◆ ACTION ITEM ◆
Output only the lines below from the one containing "to oferuje –" to the one containing "Najczęstsze zalety wymieniane przez", exactly as written, both ends kept.

Source records:
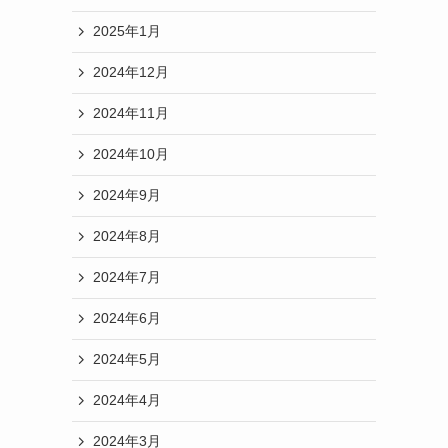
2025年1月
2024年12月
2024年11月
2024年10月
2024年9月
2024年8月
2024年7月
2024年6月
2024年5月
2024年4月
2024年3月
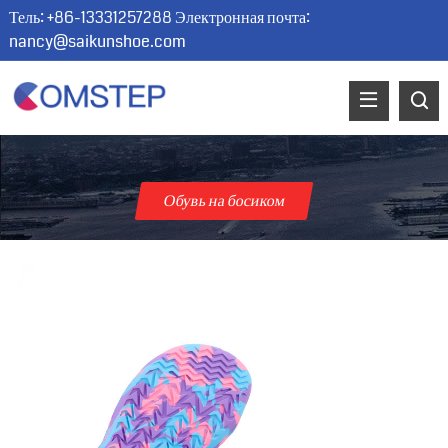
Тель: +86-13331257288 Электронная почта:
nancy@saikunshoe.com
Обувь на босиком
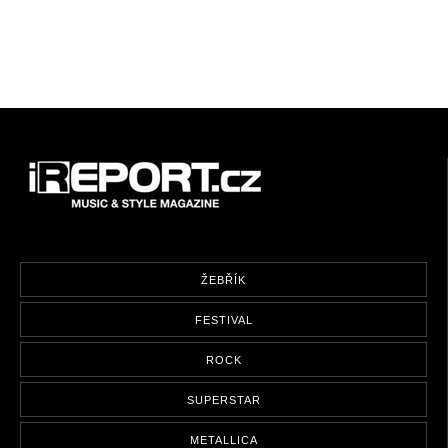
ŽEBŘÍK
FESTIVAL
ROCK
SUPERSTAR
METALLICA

==

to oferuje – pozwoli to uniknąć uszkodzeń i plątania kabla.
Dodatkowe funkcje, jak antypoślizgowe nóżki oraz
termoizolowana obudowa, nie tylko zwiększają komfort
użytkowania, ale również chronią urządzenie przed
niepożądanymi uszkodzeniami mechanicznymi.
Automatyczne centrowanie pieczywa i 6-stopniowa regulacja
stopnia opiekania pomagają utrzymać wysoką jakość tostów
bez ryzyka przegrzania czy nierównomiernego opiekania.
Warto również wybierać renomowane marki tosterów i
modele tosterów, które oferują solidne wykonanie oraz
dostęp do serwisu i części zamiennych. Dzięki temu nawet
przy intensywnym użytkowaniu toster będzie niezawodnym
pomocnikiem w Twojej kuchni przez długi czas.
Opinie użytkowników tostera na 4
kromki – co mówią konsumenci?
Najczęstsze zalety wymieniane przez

◆ RESPONSE FOR THIS EXERCISE ◆
to oferuje – pozwoli to uniknąć uszkodzeń i plątania kabla.
Dodatkowe funkcje, jak antypoślizgowe nóżki oraz
termoizolowana obudowa, nie tylko zwiększają komfort
użytkowania, ale również chronią urządzenie przed
niepożądanymi uszkodzeniami mechanicznymi.
Automatyczne centrowanie pieczywa i 6-stopniowa regulacja
stopnia opiekania pomagają utrzymać wysoką jakość tostów
bez ryzyka przegrzania czy nierównomiernego opiekania.
Warto również wybierać renomowane marki tosterów i
modele tosterów, które oferują solidne wykonanie oraz
dostęp do serwisu i części zamiennych. Dzięki temu nawet
przy intensywnym użytkowaniu toster będzie niezawodnym
pomocnikiem w Twojej kuchni przez długi czas.
Opinie użytkowników tostera na 4
kromki – co mówią konsumenci?
Najczęstsze zalety wymieniane przez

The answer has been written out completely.